The main class for compilation is yogur.Compiler
. Its main method expects two arguments: the path of the input file and the path of the output file (which will be replaced by a default path if none is provided).
- Input: a yogur file with the syntax described above.
- Output: a text file with the p-code machine statements that run the program.
The main packages have the following responsibilities:
yogur.utils
: general utility classes used all throughout the compiler. It is worth mentioningCompilationException
, that encapsulates all exceptions thrown during the compilation process.yogur.jflex
: the lexical analysis package. Contains the JFlex-generatedYogurLex
class.yogur.cup
: the syntax analysis package. Contains cup classes, likesym
andYogurParser
.yogur.tree
: contains the abstract syntax tree (AST). It has subpackages for declarations (declaration
), expressions (expression
), identifiers (expression.identifier
), statements (statement
) and types (type
).yogur.ididentification
: its classes are used for identifier identification.yogur.typeanalysis
: the classes for our type analizer.yogur.codegen
: the code generation classes.
Every AST node inherits from AbstractTreeNode
. This class has the shared node attributes (such as declaration line and column). It also implements AbstractTreeNodeInterface
, which defines the methods that every node must implement. The different compilation phases will call these methods to do their job: a node is able to identify its own identifiers, type themselves and generate their own code.
The tree root is a special node of Program
class. The rest of the nodes will implement different abstract classes or interfaces depending on their role: Declaration
, Expression
, Identifier
, Statement
...
The compiler tries to differenciate explicitely between all compilation phases, apart from the lexical and syntax analizer, which are automated by Jlex and cup respectively.
Each node performs this phase through the method:
void performIdentifierAnalysis(IdentifierTable table) throws CompilationException;
An IdentifierTable
manages the current identifier table. It is a stack of hash maps, where each map associates a node (a reference to the AST) and its identifier. Each map on the stack represents a nesting level.
The identification phase also saves necessary information about declaration in the nodes that need it. The idea is that this information should be available even after discarding the identifier table.

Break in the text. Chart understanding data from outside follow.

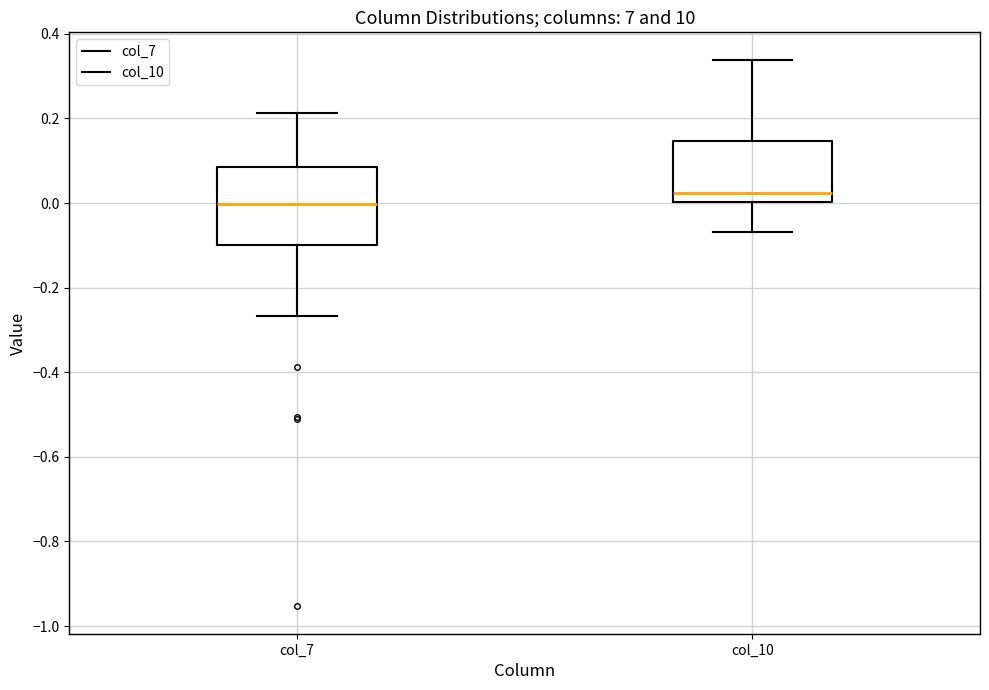

Which box is the tallest, from its lower edge to its upper edge?

col_7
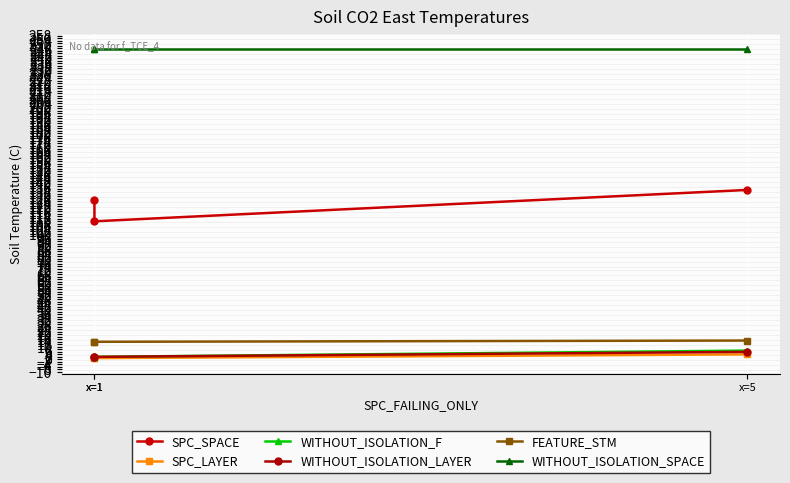

List the labels in order of WITHOUT_ISOLATION_F value, smallest first.

x=1, x=1, x=5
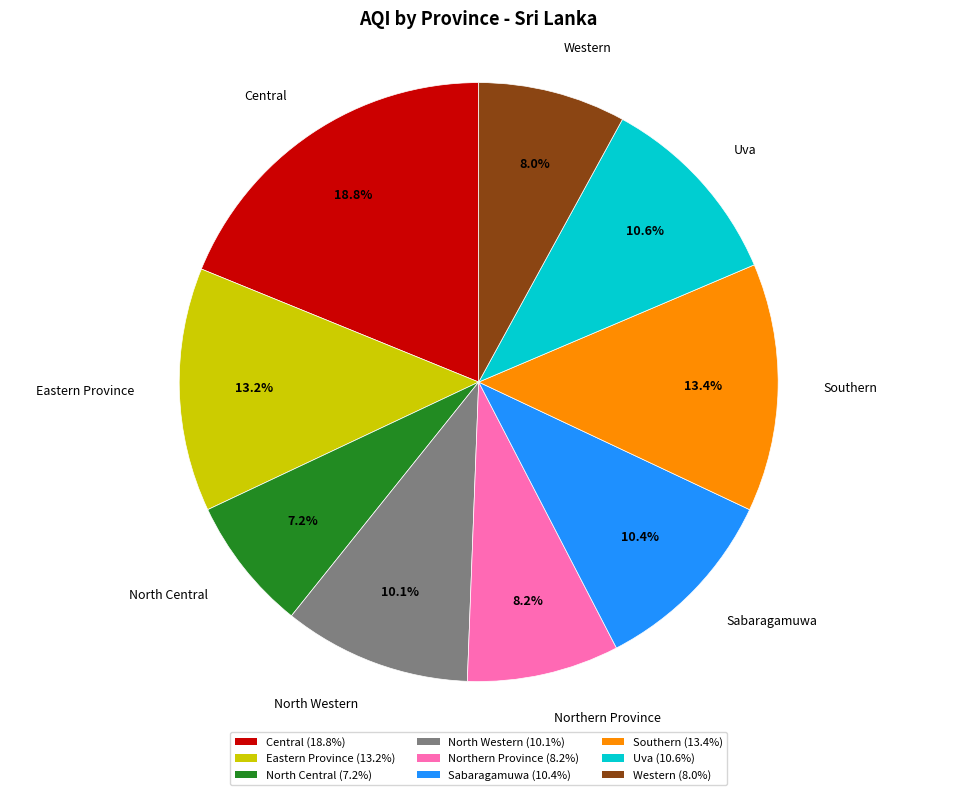

What is the total percentage of Sabaragamuwa and North Central?

17.6%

Performed by two different methods in the nodes
MetaType analyzeType() throws CompilationException;
MetaType performTypeAnalysis() throws CompilationException;
The first one is just a convenience method to store in the node the resulting type. The actual analysis happens on the second method.
The types returned here are "metatypes" (implementing MetaType
). Metatypes include the normal types, but also non-declarable types such as void
or function types.
During type analysis, the dot operator is also solved, associating accesses to their corresponding attribute declaration. This information will be retrieved during code generation.
Divided in two subphases. The first one assigns memory, using the following method:
void performMemoryAssignment(IntegerReference currentOffset,
IntegerReference nestingDepth);
Here, an IntegerReference
is just an integer that is passed by reference. The memory assignment phase stores, in relevant nodes, information such as nesting depth or memory offsets.
The second subphase is the actual code generation, through implementations of:
public void generateCode(PMachineOutputStream stream) throws IOException
This phase uses PMachineOutputStream
, a subclass of FileWriter
that stores instructions until the file is saved. This allows us to use references throughout the compiler, that won't be translated into absolute memory addresses until the output stream writes the file.